Die PIN-Karte – mein Traum wurde Realität
In der ersten Woche auf Facebook kam mir ein Gedanke, der mein Kopfkino förmlich explodieren ließ: Wie wäre es, wenn wir eine Deutschlandkarte voller Pins hätten? Jeder Pin eine Anglerin. Jeder Pin ein möglicher neuer Angelbuddy in meiner Nähe, den ich anschreiben und mit dem ich mich verabreden kann. Ich tüftelte lange an einer Lösung, bis zum Erfolg. Frauen der Gruppe können nun die Karte öffnen, andere Anglerinnen in der Nähe ihres Wohnortes sehen und sich sofort vernetzen. Einige treffen sich inzwischen schon regelmäßig. Ich bin soooo gespannt, was 2026 abgeht. Immer wenn ich lese, dass sie sich auf Facebook gegenseitig anschreiben, bekomme ich Gänsehaut. Genau so habe ich es mir gewünscht, vom ersten Tag an. Und es funktioniert. Jeden Tag.

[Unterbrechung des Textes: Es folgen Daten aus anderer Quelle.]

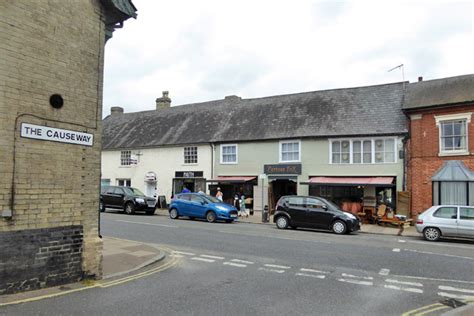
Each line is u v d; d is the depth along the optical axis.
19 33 6.49
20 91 6.46
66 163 7.15
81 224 7.41
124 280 7.78
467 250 12.61
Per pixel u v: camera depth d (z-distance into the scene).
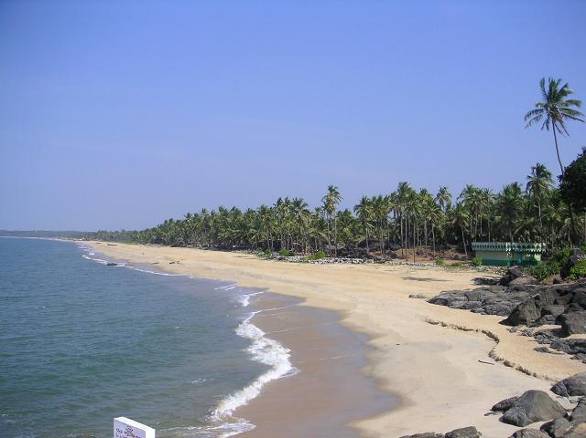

Auch für Mütter, Kinder und die, die gerade den Angelschein machen
Viele Frauen machen den Schein für ihre Kinder. Andere machen ihn für sich selbst. Viele sind Anfängerinnen – aber mutig. Und wir helfen uns untereinander, geduldig, wertschätzend, ohne Belehrungen. Wir haben immer öfter Mütter, die sich anmelden und fragen, ob sie zusammen mit ihren Kindern als blutige Anfängerinnen mitkommen können. Ob sie diese Fragen auch in einem gemischten Forum stellen würden?
Das Team – vier Frauen, eine Mission
Anja – Gründerin
Herz, Vision, Leidenschaft.
Nancy – Admin
Struktur, Stärke, Organisation.
Antje („Lieschen Müller“) – Moderatorin
Warm, hilfsbereit, naturverbunden, unterstützt uns im Norden.
Claudia – Moderatorin
Erfahren, beruhigend, unersetzbar, unterstützt uns im Süden.
Die Zukunft? Groß. Sehr groß. Wir planen: regionale Treffen, große Angel-Events, einen Podcast, Instagram, Kooperationen mit Verbänden.
Wir wissen nicht, wie weit uns diese Reise führt, aber wir wissen: Sie hat gerade erst begonnen.
Was hier entstanden ist, lässt sich nicht mehr aufhalten. Denn es lebt nicht von uns vieren, sondern von jeder Einzelnen von euch, die ihren Pin setzt, eine Nachricht schreibt oder sagt: „Komm, wir gehen zusammen los.“ Frauen mit Biss gehen angeln. Keine Gruppe. Sondern ein Gefühl. Und der Beweis, dass Veränderung manchmal mit einer einzigen Frau beginnt, die den Mut hat, laut zu denken.
Diese Bewegung gehört nicht mir oder uns vieren, sondern euch allen. Danke, Mädels!